MNIST, but you can hear it coming
A tidy, versioned dataset of 3,000 spoken digits for when your model needs to learn what "seven" sounds like at 8kHz.

What it does
FSDD collects wav recordings of English digits 0-9 from six speakers, trimmed to near-minimal silence and organized with predictable filenames like 7_jackson_32.wav. It ships with a prescribed train/test split (first 10% of each speaker’s recordings) and a small Python API for loading data and generating spectrograms.
The interesting bit
The dataset is deliberately boring in the right ways: fixed 8kHz mono, consistent naming, Zenodo DOI versioning for reproducibility, and a metadata.py tracking speaker gender and accent.

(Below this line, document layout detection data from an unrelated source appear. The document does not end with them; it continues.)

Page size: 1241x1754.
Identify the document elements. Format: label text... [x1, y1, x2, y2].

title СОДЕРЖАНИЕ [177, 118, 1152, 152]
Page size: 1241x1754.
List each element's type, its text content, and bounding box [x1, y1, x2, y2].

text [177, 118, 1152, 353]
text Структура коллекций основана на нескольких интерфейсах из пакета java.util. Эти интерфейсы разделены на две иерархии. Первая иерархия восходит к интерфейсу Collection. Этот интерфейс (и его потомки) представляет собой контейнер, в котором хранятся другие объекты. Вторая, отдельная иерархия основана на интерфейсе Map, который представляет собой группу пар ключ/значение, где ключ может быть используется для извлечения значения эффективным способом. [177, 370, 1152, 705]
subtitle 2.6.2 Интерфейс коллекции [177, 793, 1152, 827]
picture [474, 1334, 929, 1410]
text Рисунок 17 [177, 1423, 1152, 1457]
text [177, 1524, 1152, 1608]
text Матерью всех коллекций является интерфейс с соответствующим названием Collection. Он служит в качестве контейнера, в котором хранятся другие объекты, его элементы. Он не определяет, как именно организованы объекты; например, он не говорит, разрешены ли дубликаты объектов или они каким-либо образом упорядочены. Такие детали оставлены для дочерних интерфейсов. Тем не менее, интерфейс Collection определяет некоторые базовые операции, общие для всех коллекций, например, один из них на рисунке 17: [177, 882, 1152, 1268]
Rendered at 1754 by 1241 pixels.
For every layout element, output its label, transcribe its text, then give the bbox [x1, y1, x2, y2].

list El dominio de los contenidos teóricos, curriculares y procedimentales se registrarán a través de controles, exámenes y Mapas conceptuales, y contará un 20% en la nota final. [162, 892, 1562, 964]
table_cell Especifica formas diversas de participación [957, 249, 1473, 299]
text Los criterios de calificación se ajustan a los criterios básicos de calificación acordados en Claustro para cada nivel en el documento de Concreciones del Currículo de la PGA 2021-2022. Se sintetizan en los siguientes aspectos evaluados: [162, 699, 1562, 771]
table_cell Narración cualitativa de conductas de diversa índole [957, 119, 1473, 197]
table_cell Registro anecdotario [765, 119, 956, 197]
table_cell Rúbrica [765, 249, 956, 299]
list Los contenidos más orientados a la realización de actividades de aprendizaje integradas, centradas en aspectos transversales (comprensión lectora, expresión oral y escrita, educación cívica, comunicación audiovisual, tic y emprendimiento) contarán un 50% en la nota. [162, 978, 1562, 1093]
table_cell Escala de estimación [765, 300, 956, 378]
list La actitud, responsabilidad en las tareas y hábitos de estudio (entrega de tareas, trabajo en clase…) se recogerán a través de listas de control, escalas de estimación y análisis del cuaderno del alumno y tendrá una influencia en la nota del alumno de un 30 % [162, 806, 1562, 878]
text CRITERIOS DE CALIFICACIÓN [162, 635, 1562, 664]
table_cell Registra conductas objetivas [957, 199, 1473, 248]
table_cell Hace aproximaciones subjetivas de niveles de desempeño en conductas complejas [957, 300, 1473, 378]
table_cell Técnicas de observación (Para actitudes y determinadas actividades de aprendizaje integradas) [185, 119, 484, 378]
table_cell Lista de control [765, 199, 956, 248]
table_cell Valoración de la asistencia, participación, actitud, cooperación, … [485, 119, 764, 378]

That predictability is the point — it’s audio MNIST in spirit, a quick sanity-check substrate for speech pipelines.
Key highlights
- 3,000 recordings: 50 per digit per speaker across 6 speakers
- Pre-built spectrograms and a
trimmer.pyutility for silence-hacking your own additions - Direct loaders for PyTorch, TensorFlow, and the Hub ecosystem
- 50+ scholarly citations, plus wrappers in TensorFlow Datasets and Accord.NET
- CC BY-SA 4.0, with explicit contribution workflow for growing the corpus
Caveats
- English-only, six speakers — accent and demographic coverage is narrow
- 8kHz is telephone-grade; don’t expect rich phonetic detail
- The “Made with FSDD” list is self-reported and not curated
Verdict Grab this if you need a lightweight, reproducible spoken-digit baseline or a teaching dataset. Skip it if you’re building a production voice interface — the speaker count and sampling rate won’t generalize far.